どうなる4K放送!? 開始まで1カ月を切ったが認知度は低いまま……:4K(1/4 ページ)
2018年12月1日午前10時から「新4K・8K衛星放送」がスタート。もう1カ月もないが、業界内では頭の痛い問題がある。それは、4Kに対する認知度が依然として低いことだ。
2018年12月1日午前10時から、「新4K・8K衛星放送」がスタートする。
すでに、1カ月を切っているが、業界内では頭の痛い問題が発生している。それは、4Kに対する認知度が依然として低いことだ。
放送局や機器メーカーなどが参加する一般社団法人放送サービス高度化推進協会(A-PAB)は、16年9月から、これまでに4回に渡って、4Kおよび8K放送に関する市場調査を行ってきた。
11月5日には、最新調査となる18年9月時点での結果が発表されたが、これによると、4Kという言葉は、86.3%の人が知っており、8Kについても59.0%の人が知っているという結果が出ている。
調査結果をまとめたリリースでは、「9割近くの人が4Kという言葉を知っている」と表現しているが、この内訳をみると、4Kという言葉を知っている人の中には、「知っているような気がする」という曖昧な回答までが含まれており、この分(26.3%)を引くと、本当に「知っている」と回答した人は60.0%にとどまる。しかも、16年9月の調査では、「知っている」と回答した人は57.2%。2年を経過しても、2.8ポイントしか上昇しておらず、4Kに対する認知度が、まったく向上していないというわけだ。
また、4K放送に対する視聴意向が低いことも問題だ。最新調査では、「ぜひ視聴したい」と回答した人は11.6%とわずか1割。「まあ視聴したい」という回答も28.3%となっており、この2つの回答を足しても39.9%にとどまる。つまり、6割の人が、4K放送には興味がないということになる。
そして、もうひとつ業界にとって、懸念すべき結果は、これまで購入した4K対応テレビには、新たに4Kチューナーが必要であるということを認知している人が22.7%と、4分の1以下であることだ。
もちろん、この中には、4K対応テレビを持っていない人が数多く含まれることから、それらの人にとっては関係がない話で興味が薄いのも当然だ。そこで、4K対応テレビの所有者に絞り込んで調査結果を見てみると、52.0%の人が知っていると回答している。22.7%という数値と比べると高く見えるが、よくよく考えてみると、4K対応テレビを持っている当事者でも約半分しかその事実を知らないというのは問題だと言えるだろう。

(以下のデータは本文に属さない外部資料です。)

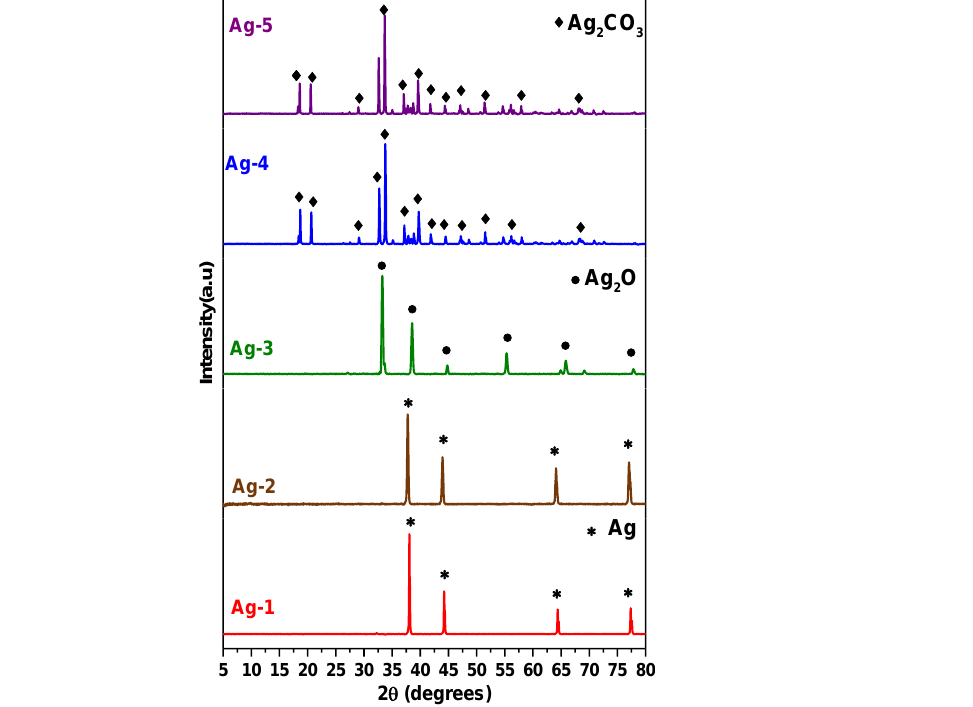
‘ D ’ is the crystal size, ‘ k ’ is the Scherer constant ( ≃ 0.9), ‘ λ ’ is the X-ray wavelength (0.1546 nm), ‘ β ’ is the full width at half-maximum of the major XRD reflection in radians, and ‘ θ ’ is the Bragg angle. It is interesting to note that the average crystal size of Ag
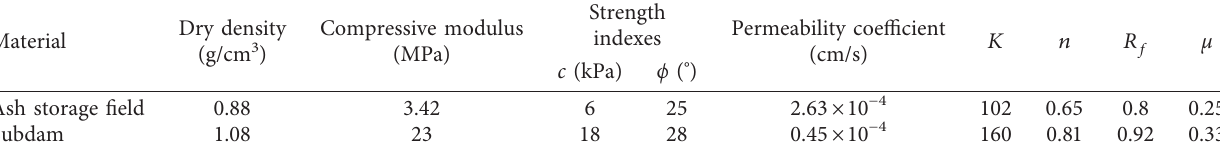
Figure 3: Geometric model for numerical computation. Table 3: Model parameters for static computation.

これまでに販売されてきた4K対応テレビのリモコンには、基本的には「4K」というボタンがない。12月1日以降に、始まった4K衛星放送を見てみようと思ったものの、リモコンに4Kに切り替えるボタンがないことに気が付いたり、そのままでは4K放送が見られないことに驚いたりする4Kテレビユーザーが約半分も存在する計算になるのだ。